For the past 13 years, the Forest Service (FS) Bark Beetle Management Hazardous Fuel and Tree Reduction Programs Programmatic Agreement (“Bark Beetle PA”) has helped National Forests (Forests) in Colorado reduce hazardous fuels more effectively, by providing alternative methods to comply with Section 106 of the National Historic Preservation Act. The Bark Beetle PA provides Forests with tools to identify historic properties and to assess and resolve adverse effects utilizing exemptions and a phased approach with special provisions for hazardous conditions. The tools can include hand-spraying chemical pesticides on trees, hand-cutting small trees and brush to thin areas, and other treatments that have little or no potential to adversely affect properties. Forests have the option to carry out Section 106 work in increments when safety is at stake.

Started in 2007, the PA began with three Colorado Forests experiencing the brunt of the beetle infestation, which caused high rates of tree mortality and subsequent fuel for wildfires.
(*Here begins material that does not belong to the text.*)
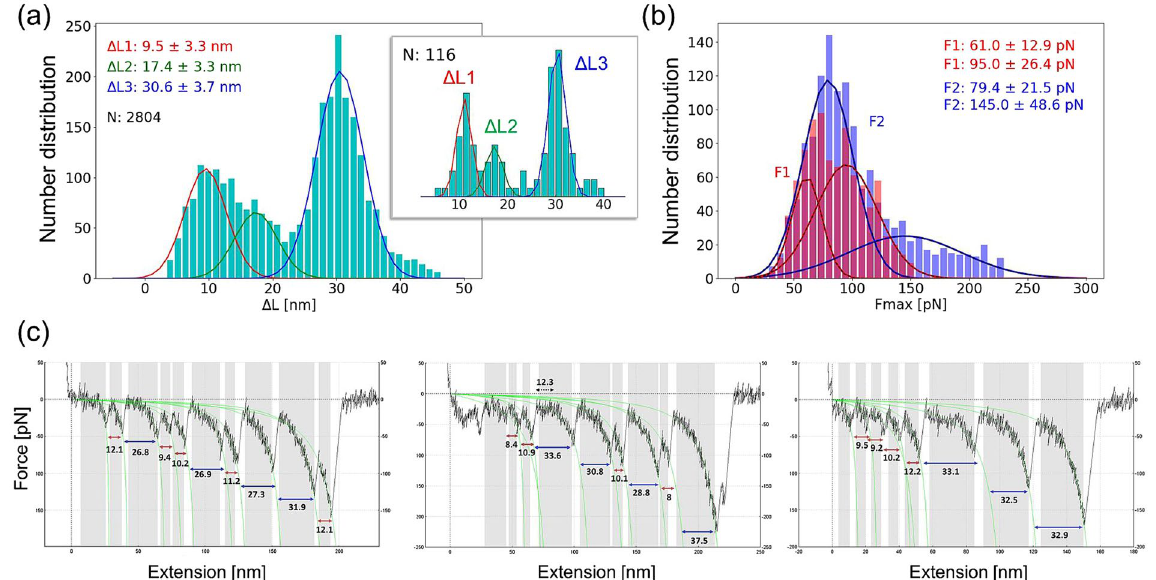
Figure 3. Distribution of unfolding lengths ( Δ L, in nm) and maximal forces obtained from WLC fitting of experimental data. ( a ) Results from fitting a total of 2,804 unfolding by two Gaussian functions with respective mean values of Δ L = 9.5 ± 3.3 nm and 17.4 ± 3.3 nm (corresponding to IgC2 domains) and 30.6 ± 3.7 nm (FnIII domains). The inset displays the histogram obtained from 21 most representative unfolding curves (116 peaks), which indicates similar results: Δ L 1 : 11.0 ± 1.6 nm, Δ L 2 ≈ 17.2 ± 1.8 nm and Δ L 3 : 30.4 ± 1.8 nm. ( b ) The distribution of maximal forces (F max , in pN) obtained from WLC model. Data for IgC2 domains ( red ) are fit by three Gaussian distributions, with mean values: 61.0 ± 12.9 and 95.0 ± 26.4 pN; and those for FnIII, by two Gaussians with means 79.4 ± 21.5 and 145.0 ± 48.6 pN. ( c ) Example of force-extension curves with WLC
As the infestation moved throughout the rest of the Colorado Forests, other Forests joined the agreement through later amendments. The renewal of the Bark Beetle PA will allow it to remain a useful tool for Forests for reducing hazardous fuels and weakened trees in Colorado. 

A recent example of an FS unit that used the PA was Medicine Bow-Routt National Forests and Thunder Basin National Grassland (MBRTB) and on the Arapaho and Roosevelt National Forests and Pawnee National Grassland (ARP). The Forests began large-scale timber harvest of beetle kill/hazardous trees and found many areas of the project were unsafe to conduct pedestrian surveys. Using the Bark Beetle PA, the MBRTB redirected funding that would have been used to complete field inventory to priority cultural resource projects, continuing research at two lithic quarry sites and surveying high altitude ice patches. The ARP redirected funding toward the rehabilitation of a locally significant cabin. 

The ACHP is a proud signatory to this PA that the FS has identified as a critical factor in being able to reduce fuels and manage wildfire-related issues more effectively by stipulating a dynamic and flexible approach for Section 106 compliance. Chairman Jorjani was glad to support the FS in meeting its mission to manage the health of the nation’s forests by signing the amendment to allow the Bark Beetle PA to remain active for another five years.